3 year, still think the rates will be low for at least another 5. They only go up when the economy starts going well again, that ain't happening for a long time.


----------



## Naddy37 (Oct 27, 2005)

mart. said:


> Just a gamble on when the BOE interest rates will start going up.


That won't be till at least another year, from what I've been told by peeps "in the know"


----------



## olliecampbell (Jan 30, 2007)

neilos said:


> That won't be till at least another year, from what I've been told by peeps "in the know"


I'm sure I read something in the papers saying they expect them to go up and not back down until 2015ish.


----------



## BJG (Feb 8, 2013)

If you believe what they say in the press, an interest rate rise is several years away yet.

The following is a quote from This is Money website: 

"Money markets still put base rate at 0.75 per cent at a shade under four years away - indicating rates will not be higher than they are now until the end of 2016."

It is a difficult one. I fixed my mortgage for 5 years back in 2007 at 6.14%. The rates then rapidly dropped as I watched in pain!
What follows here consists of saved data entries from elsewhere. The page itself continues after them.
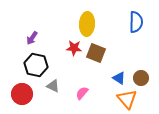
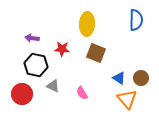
blue semicircle: moved 2 px up
purple arrow: rotated 64 degrees clockwise
red star: moved 12 px left, 1 px down
pink semicircle: rotated 72 degrees counterclockwise
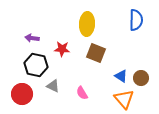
blue triangle: moved 2 px right, 2 px up
orange triangle: moved 3 px left
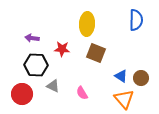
black hexagon: rotated 10 degrees counterclockwise
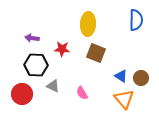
yellow ellipse: moved 1 px right
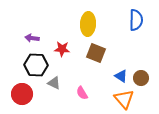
gray triangle: moved 1 px right, 3 px up
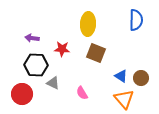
gray triangle: moved 1 px left
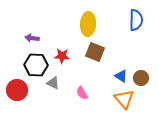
red star: moved 7 px down
brown square: moved 1 px left, 1 px up
red circle: moved 5 px left, 4 px up
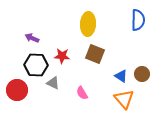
blue semicircle: moved 2 px right
purple arrow: rotated 16 degrees clockwise
brown square: moved 2 px down
brown circle: moved 1 px right, 4 px up
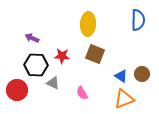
orange triangle: rotated 50 degrees clockwise
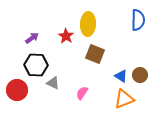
purple arrow: rotated 120 degrees clockwise
red star: moved 4 px right, 20 px up; rotated 28 degrees clockwise
brown circle: moved 2 px left, 1 px down
pink semicircle: rotated 64 degrees clockwise
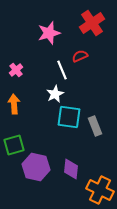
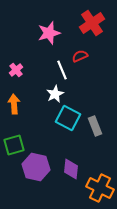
cyan square: moved 1 px left, 1 px down; rotated 20 degrees clockwise
orange cross: moved 2 px up
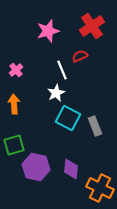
red cross: moved 3 px down
pink star: moved 1 px left, 2 px up
white star: moved 1 px right, 1 px up
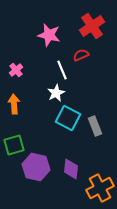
pink star: moved 1 px right, 4 px down; rotated 30 degrees clockwise
red semicircle: moved 1 px right, 1 px up
orange cross: rotated 36 degrees clockwise
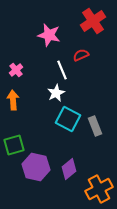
red cross: moved 1 px right, 5 px up
orange arrow: moved 1 px left, 4 px up
cyan square: moved 1 px down
purple diamond: moved 2 px left; rotated 45 degrees clockwise
orange cross: moved 1 px left, 1 px down
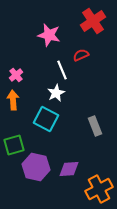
pink cross: moved 5 px down
cyan square: moved 22 px left
purple diamond: rotated 35 degrees clockwise
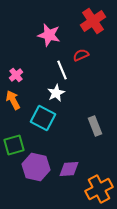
orange arrow: rotated 24 degrees counterclockwise
cyan square: moved 3 px left, 1 px up
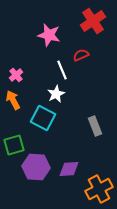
white star: moved 1 px down
purple hexagon: rotated 8 degrees counterclockwise
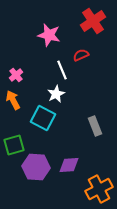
purple diamond: moved 4 px up
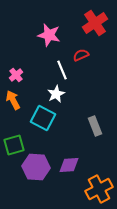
red cross: moved 2 px right, 2 px down
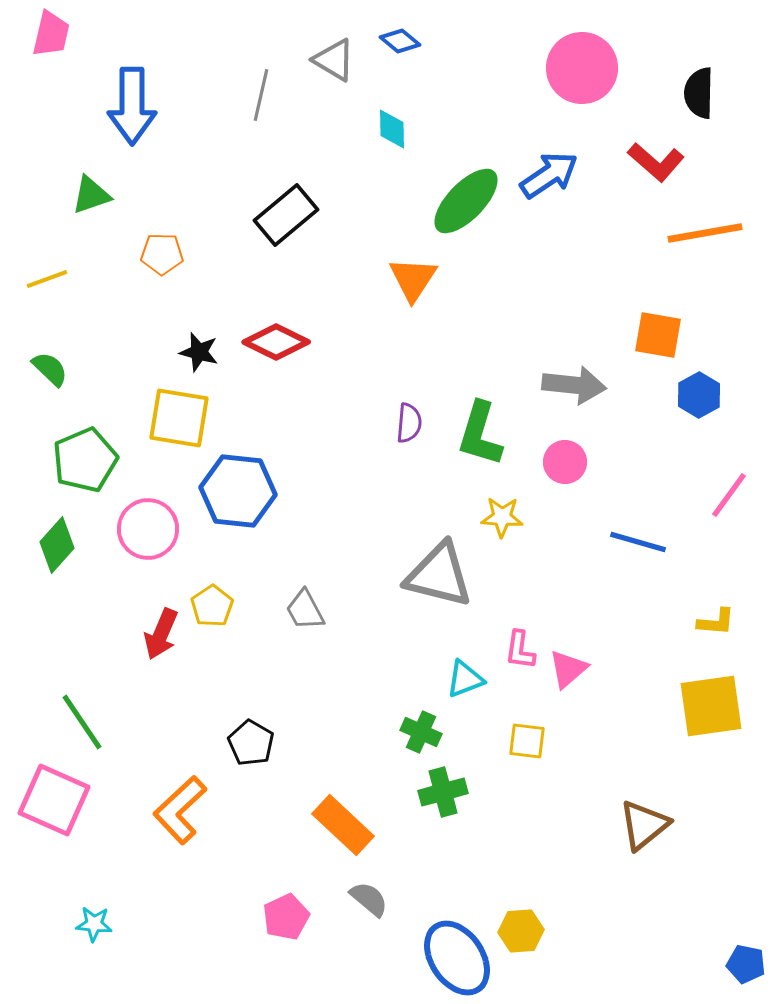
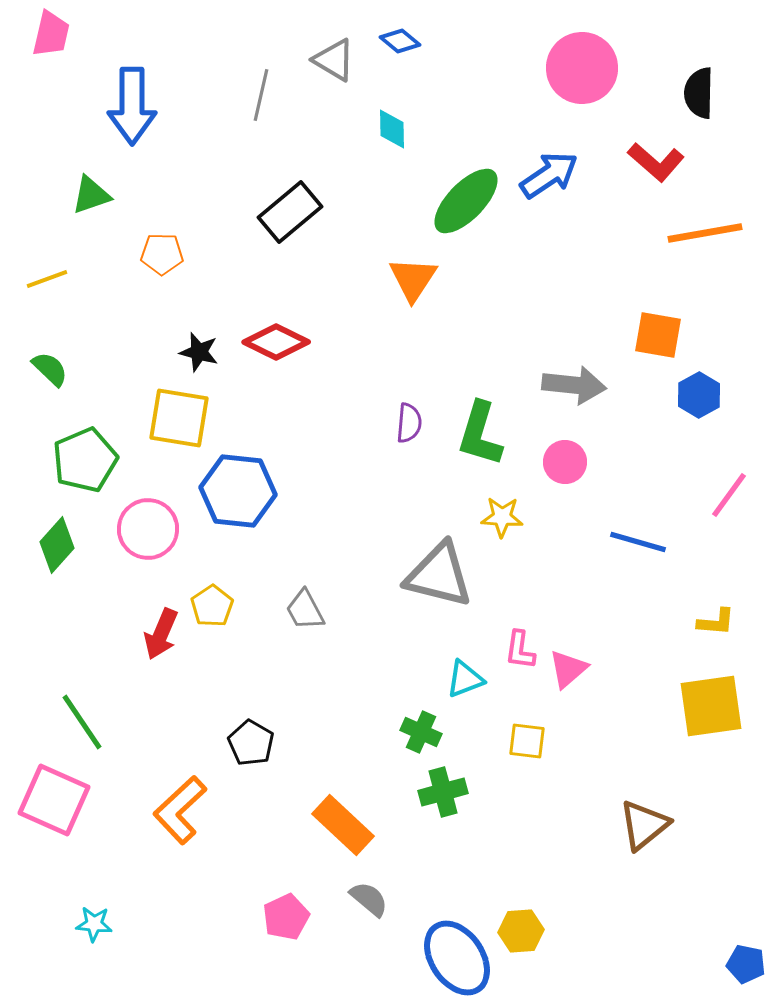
black rectangle at (286, 215): moved 4 px right, 3 px up
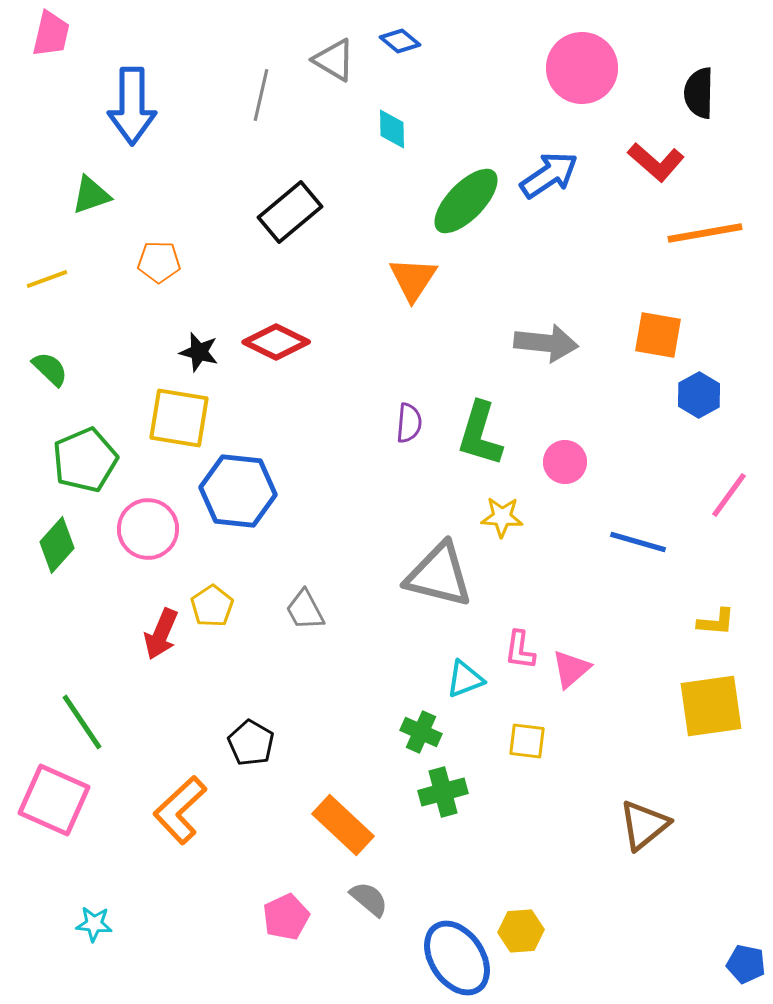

I am now sitting on the base rate at 2.5% and able to spend a little more on detailing products! I won't be fixing for a few years yet but then I have the luxury of not having to change my mortgage at present.

Good luck!


----------



## Radish293 (Mar 16, 2012)

If you disciplined with money look at off set mortgages. Numerous providers doing them. We had a one account for 5 years and can't believe how much money we have saved and paid it off early. Totally recommended.


----------